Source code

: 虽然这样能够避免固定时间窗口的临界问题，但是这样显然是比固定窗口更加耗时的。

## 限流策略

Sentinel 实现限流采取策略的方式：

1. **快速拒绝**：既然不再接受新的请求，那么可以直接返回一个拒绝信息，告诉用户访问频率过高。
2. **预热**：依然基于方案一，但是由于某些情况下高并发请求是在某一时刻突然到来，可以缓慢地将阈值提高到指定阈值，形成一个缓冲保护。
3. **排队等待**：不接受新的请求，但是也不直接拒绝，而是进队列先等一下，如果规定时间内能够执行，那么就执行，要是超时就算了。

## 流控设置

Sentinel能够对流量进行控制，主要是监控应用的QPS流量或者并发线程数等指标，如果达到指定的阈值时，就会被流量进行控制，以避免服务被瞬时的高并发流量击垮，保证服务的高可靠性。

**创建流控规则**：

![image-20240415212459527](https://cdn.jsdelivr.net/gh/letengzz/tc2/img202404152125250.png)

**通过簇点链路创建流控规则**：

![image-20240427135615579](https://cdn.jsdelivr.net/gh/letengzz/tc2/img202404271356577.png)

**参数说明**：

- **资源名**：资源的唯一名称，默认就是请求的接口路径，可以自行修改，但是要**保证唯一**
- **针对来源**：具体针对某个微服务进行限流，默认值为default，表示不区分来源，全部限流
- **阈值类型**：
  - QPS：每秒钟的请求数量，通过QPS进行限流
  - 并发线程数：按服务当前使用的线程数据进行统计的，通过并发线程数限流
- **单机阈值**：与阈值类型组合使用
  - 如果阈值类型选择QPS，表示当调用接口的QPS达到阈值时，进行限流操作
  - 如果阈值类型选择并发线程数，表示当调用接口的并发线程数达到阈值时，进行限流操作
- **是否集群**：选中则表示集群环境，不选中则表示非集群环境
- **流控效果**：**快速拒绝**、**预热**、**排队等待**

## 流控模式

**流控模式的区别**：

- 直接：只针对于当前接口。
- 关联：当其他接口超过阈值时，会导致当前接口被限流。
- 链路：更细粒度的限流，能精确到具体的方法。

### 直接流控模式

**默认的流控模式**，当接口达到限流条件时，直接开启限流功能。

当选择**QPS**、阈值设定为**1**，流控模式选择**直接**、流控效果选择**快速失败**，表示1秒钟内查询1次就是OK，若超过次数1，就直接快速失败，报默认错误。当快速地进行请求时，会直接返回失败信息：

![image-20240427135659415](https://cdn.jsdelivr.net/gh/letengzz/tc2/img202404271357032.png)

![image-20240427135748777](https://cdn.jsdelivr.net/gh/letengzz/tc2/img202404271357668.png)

**EXERCISE**
Would you print all of the records exactly as they were given?

**ANSWER SECTION**
Source code

: 虽然这样能够避免固定时间窗口的临界问题，但是这样显然是比固定窗口更加耗时的。

## 限流策略

Sentinel 实现限流采取策略的方式：

1. **快速拒绝**：既然不再接受新的请求，那么可以直接返回一个拒绝信息，告诉用户访问频率过高。
2. **预热**：依然基于方案一，但是由于某些情况下高并发请求是在某一时刻突然到来，可以缓慢地将阈值提高到指定阈值，形成一个缓冲保护。
3. **排队等待**：不接受新的请求，但是也不直接拒绝，而是进队列先等一下，如果规定时间内能够执行，那么就执行，要是超时就算了。

## 流控设置

Sentinel能够对流量进行控制，主要是监控应用的QPS流量或者并发线程数等指标，如果达到指定的阈值时，就会被流量进行控制，以避免服务被瞬时的高并发流量击垮，保证服务的高可靠性。

**创建流控规则**：

![image-20240415212459527](https://cdn.jsdelivr.net/gh/letengzz/tc2/img202404152125250.png)

**通过簇点链路创建流控规则**：

![image-20240427135615579](https://cdn.jsdelivr.net/gh/letengzz/tc2/img202404271356577.png)

**参数说明**：

- **资源名**：资源的唯一名称，默认就是请求的接口路径，可以自行修改，但是要**保证唯一**
- **针对来源**：具体针对某个微服务进行限流，默认值为default，表示不区分来源，全部限流
- **阈值类型**：
  - QPS：每秒钟的请求数量，通过QPS进行限流
  - 并发线程数：按服务当前使用的线程数据进行统计的，通过并发线程数限流
- **单机阈值**：与阈值类型组合使用
  - 如果阈值类型选择QPS，表示当调用接口的QPS达到阈值时，进行限流操作
  - 如果阈值类型选择并发线程数，表示当调用接口的并发线程数达到阈值时，进行限流操作
- **是否集群**：选中则表示集群环境，不选中则表示非集群环境
- **流控效果**：**快速拒绝**、**预热**、**排队等待**

## 流控模式

**流控模式的区别**：

- 直接：只针对于当前接口。
- 关联：当其他接口超过阈值时，会导致当前接口被限流。
- 链路：更细粒度的限流，能精确到具体的方法。

### 直接流控模式

**默认的流控模式**，当接口达到限流条件时，直接开启限流功能。

当选择**QPS**、阈值设定为**1**，流控模式选择**直接**、流控效果选择**快速失败**，表示1秒钟内查询1次就是OK，若超过次数1，就直接快速失败，报默认错误。当快速地进行请求时，会直接返回失败信息：

![image-20240427135659415](https://cdn.jsdelivr.net/gh/letengzz/tc2/img202404271357032.png)

![image-20240427135748777](https://cdn.jsdelivr.net/gh/letengzz/tc2/img202404271357668.png)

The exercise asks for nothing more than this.